Interesting that in England we have Remembrance Day on November 11, which is the day to remember fallen veterans, particularly those of the first World War. In the US Nov 11 is also a minor holiday of note, but renamed Veteran's Day. The bigger deal though, is Memorial Day, which ends up being a much bigger deal and just a tad short of July 4th. I mean, who wants to remember those Veterans on a dreary day in the middle of November when the weather is terrible? Americans love their holidays in the sun. Never mind that Nov 11 is when WW1 ended, and that conditions in that war were miserable for most of the time, and it would seem appropriate to remember it, and war in general, that way.

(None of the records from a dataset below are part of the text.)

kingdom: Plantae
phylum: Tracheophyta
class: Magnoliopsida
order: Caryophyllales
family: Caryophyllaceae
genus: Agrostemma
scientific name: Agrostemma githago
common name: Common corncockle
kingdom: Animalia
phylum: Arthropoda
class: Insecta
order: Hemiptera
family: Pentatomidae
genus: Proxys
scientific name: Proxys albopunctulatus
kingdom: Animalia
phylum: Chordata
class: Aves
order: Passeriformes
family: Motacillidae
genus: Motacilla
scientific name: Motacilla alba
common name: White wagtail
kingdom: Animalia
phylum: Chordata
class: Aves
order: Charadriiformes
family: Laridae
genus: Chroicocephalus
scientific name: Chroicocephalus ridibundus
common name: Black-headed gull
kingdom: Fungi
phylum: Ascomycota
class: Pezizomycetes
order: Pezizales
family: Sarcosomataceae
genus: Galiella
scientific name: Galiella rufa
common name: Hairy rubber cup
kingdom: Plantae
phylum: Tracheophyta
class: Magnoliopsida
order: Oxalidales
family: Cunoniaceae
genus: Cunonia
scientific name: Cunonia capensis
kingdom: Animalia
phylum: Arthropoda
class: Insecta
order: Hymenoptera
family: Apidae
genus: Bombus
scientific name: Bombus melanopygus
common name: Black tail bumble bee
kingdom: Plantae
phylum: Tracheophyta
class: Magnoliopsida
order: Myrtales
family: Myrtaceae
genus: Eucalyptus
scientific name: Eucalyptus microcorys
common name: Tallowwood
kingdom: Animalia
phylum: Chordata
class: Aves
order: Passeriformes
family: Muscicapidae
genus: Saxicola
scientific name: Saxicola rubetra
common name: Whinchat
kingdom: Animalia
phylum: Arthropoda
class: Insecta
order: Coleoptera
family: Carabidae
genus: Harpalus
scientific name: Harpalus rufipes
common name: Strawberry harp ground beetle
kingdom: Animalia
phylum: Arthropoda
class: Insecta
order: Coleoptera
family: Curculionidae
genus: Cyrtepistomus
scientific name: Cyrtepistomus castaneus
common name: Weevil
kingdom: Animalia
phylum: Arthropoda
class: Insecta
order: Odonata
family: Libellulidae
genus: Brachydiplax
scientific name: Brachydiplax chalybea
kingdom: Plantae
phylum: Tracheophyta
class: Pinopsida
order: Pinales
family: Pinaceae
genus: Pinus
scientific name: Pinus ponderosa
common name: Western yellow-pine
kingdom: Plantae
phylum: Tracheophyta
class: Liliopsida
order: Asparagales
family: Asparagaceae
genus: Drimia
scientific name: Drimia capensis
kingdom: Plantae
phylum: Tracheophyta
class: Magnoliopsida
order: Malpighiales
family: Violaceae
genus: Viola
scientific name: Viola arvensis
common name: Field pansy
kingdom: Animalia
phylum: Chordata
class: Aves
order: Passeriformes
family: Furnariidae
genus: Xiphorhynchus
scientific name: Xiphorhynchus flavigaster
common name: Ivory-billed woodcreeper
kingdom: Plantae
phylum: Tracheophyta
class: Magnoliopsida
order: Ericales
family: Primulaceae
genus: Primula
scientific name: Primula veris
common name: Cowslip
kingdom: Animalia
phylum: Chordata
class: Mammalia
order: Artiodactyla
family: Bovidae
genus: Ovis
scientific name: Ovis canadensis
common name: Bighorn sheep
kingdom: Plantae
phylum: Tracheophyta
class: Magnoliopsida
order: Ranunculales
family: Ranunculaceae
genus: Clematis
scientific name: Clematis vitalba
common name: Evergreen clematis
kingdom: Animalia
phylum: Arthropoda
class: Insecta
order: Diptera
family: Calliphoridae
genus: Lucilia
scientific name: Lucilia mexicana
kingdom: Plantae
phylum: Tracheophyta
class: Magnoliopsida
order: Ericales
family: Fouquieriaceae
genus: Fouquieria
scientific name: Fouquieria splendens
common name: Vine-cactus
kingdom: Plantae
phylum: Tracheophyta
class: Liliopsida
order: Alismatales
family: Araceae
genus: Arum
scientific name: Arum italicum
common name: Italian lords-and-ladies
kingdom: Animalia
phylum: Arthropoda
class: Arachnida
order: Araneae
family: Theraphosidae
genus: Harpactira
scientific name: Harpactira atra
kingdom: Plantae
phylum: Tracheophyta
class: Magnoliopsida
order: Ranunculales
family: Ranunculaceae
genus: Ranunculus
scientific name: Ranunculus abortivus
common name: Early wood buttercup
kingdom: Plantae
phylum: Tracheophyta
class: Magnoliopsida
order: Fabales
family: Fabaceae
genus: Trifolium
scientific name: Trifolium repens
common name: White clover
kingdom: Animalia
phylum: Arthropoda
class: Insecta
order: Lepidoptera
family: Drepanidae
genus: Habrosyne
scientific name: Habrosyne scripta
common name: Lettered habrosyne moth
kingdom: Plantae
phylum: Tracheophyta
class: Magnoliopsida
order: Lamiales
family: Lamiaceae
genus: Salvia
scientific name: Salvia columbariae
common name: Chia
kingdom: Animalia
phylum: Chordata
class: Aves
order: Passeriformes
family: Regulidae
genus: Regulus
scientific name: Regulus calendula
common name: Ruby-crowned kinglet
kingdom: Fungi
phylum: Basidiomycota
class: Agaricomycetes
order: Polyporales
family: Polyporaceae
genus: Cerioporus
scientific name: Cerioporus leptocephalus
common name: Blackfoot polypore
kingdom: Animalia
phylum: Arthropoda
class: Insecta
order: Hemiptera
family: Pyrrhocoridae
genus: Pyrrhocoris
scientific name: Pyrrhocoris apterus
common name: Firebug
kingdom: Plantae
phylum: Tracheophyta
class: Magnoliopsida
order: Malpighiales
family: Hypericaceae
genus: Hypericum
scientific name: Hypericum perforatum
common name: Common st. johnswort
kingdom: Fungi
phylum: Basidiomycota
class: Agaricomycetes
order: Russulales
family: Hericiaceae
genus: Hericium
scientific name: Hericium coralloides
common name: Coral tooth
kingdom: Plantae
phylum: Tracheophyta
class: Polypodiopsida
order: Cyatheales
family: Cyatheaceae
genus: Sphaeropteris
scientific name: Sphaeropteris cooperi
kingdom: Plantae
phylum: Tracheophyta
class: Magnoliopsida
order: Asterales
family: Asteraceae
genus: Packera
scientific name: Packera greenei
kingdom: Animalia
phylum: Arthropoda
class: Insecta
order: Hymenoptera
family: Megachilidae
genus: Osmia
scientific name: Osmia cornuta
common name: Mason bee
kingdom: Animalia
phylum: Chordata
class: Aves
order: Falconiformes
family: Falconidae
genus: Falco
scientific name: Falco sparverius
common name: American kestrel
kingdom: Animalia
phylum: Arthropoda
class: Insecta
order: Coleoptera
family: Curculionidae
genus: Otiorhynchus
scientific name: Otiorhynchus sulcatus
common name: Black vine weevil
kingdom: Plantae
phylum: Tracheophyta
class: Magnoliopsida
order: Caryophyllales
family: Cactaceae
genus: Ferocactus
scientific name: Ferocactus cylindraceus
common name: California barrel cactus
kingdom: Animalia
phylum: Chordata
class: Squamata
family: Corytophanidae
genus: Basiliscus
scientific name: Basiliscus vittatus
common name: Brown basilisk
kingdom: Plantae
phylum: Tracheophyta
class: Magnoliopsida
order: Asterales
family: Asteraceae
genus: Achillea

I saw a news article that said the WW2 memorial in Washington DC was officially opened now because WW2 veterans are dying at the rate of 1000 a day (I'm assuming US veterans, as the US media couldn't give a rip about foreigners...) While it's not likely we'll run out of WW2 vets any time soon, it is a sobering thought. That was the generation that, as cliched as it may seem, fought the battles that made the freedom to bitch about stuff today possible. Still, it's also the generation that brought us Cold War paranoia (the survivors, anyway), so it's not like it was all peachy.
No matter how stupid war may be, I'm always reminded of the Jesus quote on the matter of giving up one's life...
John 15 12My command is this: Love each other as I have loved you. 13Greater love has no one than this, that he lay down his life for his friends. 14You are my friends if you do what I command.
Now I don't necessarily believe that laying one's life down on the battlefield is quite as noble as Jesus giving his life for the world, but it's close.
I think every generation has to ask itself, "Exactly what are we willing to sacrifice for our faith?"